▶ Action item: Up to and including the final line, retype each line of the records below, starting with the one that contains "The Create my".

★ ★ ★ ★ ★

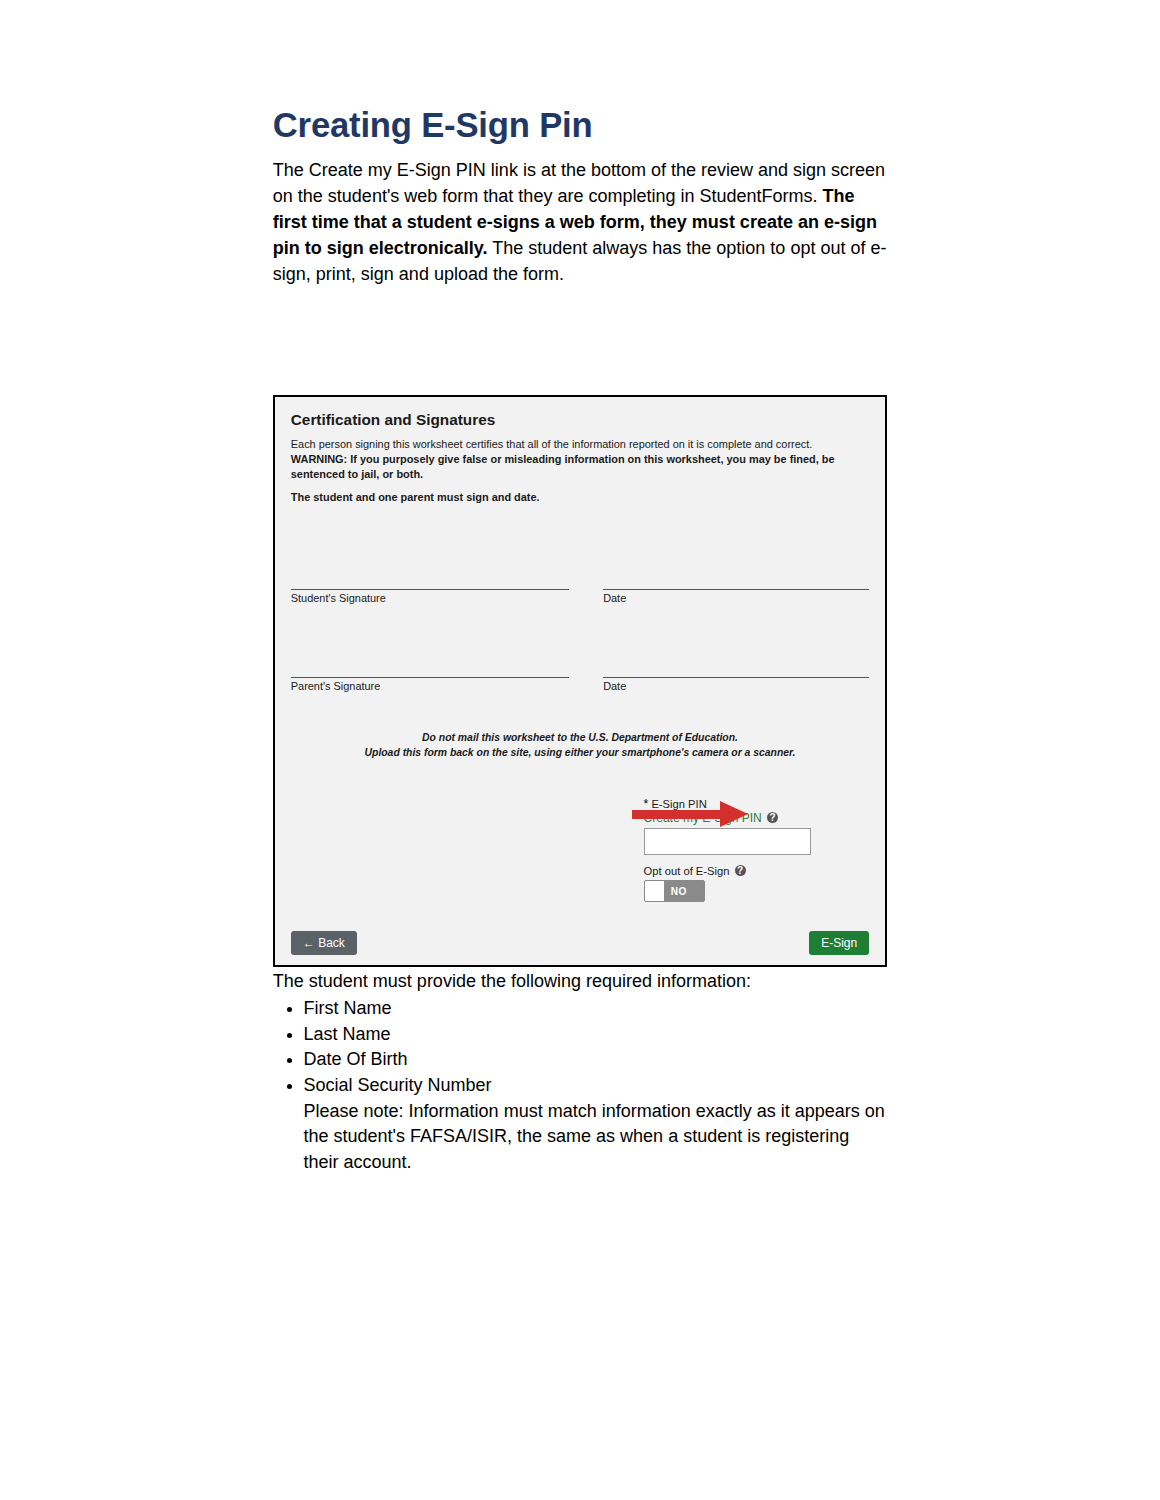Creating E-Sign Pin
The Create my E-Sign PIN link is at the bottom of the review and sign screen on the student's web form that they are completing in StudentForms. The first time that a student e-signs a web form, they must create an e-sign pin to sign electronically. The student always has the option to opt out of e-sign, print, sign and upload the form.
Certification and Signatures
Each person signing this worksheet certifies that all of the information reported on it is complete and correct. WARNING: If you purposely give false or misleading information on this worksheet, you may be fined, be sentenced to jail, or both.
The student and one parent must sign and date.
Student's Signature
Date
Parent's Signature
Date
Do not mail this worksheet to the U.S. Department of Education.
Upload this form back on the site, using either your smartphone's camera or a scanner.
* E-Sign PIN
Create my E-Sign PIN ?
Opt out of E-Sign ?
NO
← Back E-Sign
The student must provide the following required information:
First Name
Last Name
Date Of Birth
Social Security Number
Please note: Information must match information exactly as it appears on the student's FAFSA/ISIR, the same as when a student is registering their account.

★ ★ ★ ★ ★

▶ Result of this exercise:
The Create my E-Sign PIN link is at the bottom of the review and sign screen on the student's web form that they are completing in StudentForms. The first time that a student e-signs a web form, they must create an e-sign pin to sign electronically. The student always has the option to opt out of e-sign, print, sign and upload the form.
Certification and Signatures
Each person signing this worksheet certifies that all of the information reported on it is complete and correct. WARNING: If you purposely give false or misleading information on this worksheet, you may be fined, be sentenced to jail, or both.
The student and one parent must sign and date.
Student's Signature
Date
Parent's Signature
Date
Do not mail this worksheet to the U.S. Department of Education.
Upload this form back on the site, using either your smartphone's camera or a scanner.
* E-Sign PIN
Create my E-Sign PIN ?
Opt out of E-Sign ?
NO
← Back E-Sign
The student must provide the following required information:
First Name
Last Name
Date Of Birth
Social Security Number
Please note: Information must match information exactly as it appears on the student's FAFSA/ISIR, the same as when a student is registering their account.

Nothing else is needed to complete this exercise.